We’ve known for some time that Big Oil channels money to Big Denialism to support a variety of efforts, including projects to ruin science education in schools, to pay people to show up at demonstrations, to fund “research” that confuses, if not attempts (unsuccessfully) to throw false wrenches in the intricate and vital scientific machine. And now, we learn that some of these connections are more direct than previously thought, and involve much larger sums of money than most had imagined.
According to Steve Conner at The Independent (U.K.),
A secretive funding organisation in the United States that guarantees anonymity for its billionaire donors has emerged as a major operator in the climate “counter movement” to undermine the science of global warming…The Donors Trust, along with its sister group Donors Capital Fund, based in Alexandria, Virginia, is funnelling millions of dollars into the effort to cast doubt on climate change without revealing the identities of its wealthy backers or that they have links to the fossil fuel industry.

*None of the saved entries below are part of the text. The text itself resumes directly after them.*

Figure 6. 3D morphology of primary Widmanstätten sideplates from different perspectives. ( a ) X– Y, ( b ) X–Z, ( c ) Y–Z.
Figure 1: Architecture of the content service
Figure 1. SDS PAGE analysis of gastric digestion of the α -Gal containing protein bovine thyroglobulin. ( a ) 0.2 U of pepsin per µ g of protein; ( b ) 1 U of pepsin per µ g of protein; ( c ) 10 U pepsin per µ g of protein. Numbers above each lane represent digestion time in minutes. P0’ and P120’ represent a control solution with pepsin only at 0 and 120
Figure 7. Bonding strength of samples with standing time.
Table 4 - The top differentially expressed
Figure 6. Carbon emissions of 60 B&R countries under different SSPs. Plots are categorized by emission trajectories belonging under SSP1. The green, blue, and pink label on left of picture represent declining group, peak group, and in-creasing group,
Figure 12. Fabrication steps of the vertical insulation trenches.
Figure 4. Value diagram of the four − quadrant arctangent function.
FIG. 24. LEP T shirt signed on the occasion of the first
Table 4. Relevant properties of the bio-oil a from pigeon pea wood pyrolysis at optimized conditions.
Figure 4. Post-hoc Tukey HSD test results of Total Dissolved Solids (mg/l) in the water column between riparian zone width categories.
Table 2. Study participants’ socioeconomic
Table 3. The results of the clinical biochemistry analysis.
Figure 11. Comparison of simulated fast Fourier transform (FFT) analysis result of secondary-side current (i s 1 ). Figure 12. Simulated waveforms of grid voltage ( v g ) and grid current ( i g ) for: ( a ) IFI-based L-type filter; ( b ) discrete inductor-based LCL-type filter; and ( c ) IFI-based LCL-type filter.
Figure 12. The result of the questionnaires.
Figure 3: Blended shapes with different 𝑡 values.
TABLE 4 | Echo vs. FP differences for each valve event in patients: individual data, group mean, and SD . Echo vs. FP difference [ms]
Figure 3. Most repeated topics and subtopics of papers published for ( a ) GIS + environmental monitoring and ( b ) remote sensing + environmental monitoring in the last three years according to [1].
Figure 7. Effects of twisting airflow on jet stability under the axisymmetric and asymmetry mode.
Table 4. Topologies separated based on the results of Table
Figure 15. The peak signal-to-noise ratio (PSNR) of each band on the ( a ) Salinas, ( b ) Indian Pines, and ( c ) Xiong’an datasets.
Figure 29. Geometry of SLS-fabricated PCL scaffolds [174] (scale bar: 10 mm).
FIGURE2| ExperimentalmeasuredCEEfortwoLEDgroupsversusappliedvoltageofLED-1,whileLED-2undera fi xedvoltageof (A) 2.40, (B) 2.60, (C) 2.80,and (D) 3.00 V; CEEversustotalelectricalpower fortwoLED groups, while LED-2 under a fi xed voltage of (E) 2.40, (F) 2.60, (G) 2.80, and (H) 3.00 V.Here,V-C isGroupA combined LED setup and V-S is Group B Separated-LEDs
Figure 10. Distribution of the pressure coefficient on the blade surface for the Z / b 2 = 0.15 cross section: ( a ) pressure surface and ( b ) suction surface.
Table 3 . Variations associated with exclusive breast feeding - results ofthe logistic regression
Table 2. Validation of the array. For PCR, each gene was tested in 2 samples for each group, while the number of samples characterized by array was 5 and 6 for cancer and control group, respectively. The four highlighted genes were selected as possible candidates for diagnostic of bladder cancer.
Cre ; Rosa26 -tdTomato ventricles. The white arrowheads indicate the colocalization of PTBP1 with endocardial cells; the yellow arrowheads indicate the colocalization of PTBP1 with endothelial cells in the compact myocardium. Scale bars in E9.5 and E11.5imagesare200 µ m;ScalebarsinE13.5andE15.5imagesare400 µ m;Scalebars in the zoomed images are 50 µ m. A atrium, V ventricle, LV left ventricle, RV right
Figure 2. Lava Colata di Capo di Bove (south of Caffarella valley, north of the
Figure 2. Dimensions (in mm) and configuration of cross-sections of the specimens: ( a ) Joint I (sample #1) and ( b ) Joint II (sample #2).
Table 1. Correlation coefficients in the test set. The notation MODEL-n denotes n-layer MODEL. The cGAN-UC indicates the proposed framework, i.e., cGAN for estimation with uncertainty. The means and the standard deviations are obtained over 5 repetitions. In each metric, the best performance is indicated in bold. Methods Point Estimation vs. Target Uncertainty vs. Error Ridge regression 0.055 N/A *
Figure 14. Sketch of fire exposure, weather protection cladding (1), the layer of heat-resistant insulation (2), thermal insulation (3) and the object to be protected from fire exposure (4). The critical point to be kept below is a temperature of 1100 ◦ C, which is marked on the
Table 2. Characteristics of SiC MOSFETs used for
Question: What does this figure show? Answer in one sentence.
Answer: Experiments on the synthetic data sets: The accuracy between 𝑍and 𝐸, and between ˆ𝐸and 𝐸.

Conner documents a link between billionaire Charles Koch and Donors Trust, via another organization called the “Knowledge and Progress Fund,” which is a Koch family run non-profit. This organization gave $1.25 million each in 2007 and 2008 and $2 million in 2012 to Donors, and appears to have made no other donations to anyone or any thing. According to Conner:
The Donors Trust is a “donor advised fund,” meaning that it has special status under the US tax system. People who give money receive generous tax relief and can retain greater anonymity than if they had used their own charitable foundations because, technically, they do not control how Donors spends the cash.
This is a general pattern among Big Oil, but the Koch Brothers seem to have been competing with the more traditional players for the role of Big Daddy to the climate science deniers. During the period from 2005 to 2008, inclusively, ExxonMobil supplied the science denying community with just under 9 million dollars, while the Koch Brothers kicked in something closer to 25 million dollars to the effort to discredit climate science and climate scientists. One of these well-funded efforts is known to most people as “ClimateGate,” a bought and paid for attempt to defame Professor Michael Mann of Pennsylvania State University, and climate science in general, by Watergating a large number of emails and cherry picking them to make it appear, falsely, that climate scientists were up to no good. (source)
According to Drexel University sociologist, Robert Brulle:
… approximately $500m has been donated to groups dedicated to casting doubt on the science of climate change, with a large proportion of this money arriving via third party organisations. … “We really have anonymous giving and unaccountable power being exercised here in the creation of the climate counter-movement. There is no attribution, no responsibility for the actions of these foundations to the public.”
So, at this point there seem to be two likely answers to the question, “Why are you a climate science denialist?” One is that you are getting paid to do so. The other is that you really think you know better than the entire scientific community and you are not personally getting any of the payola, even though there is more money going into climate science denial than any political counter movement that has ever existed. In the first instance, that makes you a bad person, in my opinion, because the ramifications of climate change are far more important than the linings of your pockets. In the second instance, you would be some sort of idiot. Ignoring, opposing or defaming the valid science and the real scientists is bad enough; missing out on this rushing torrent of Dollars for Deniers is just plain dumb.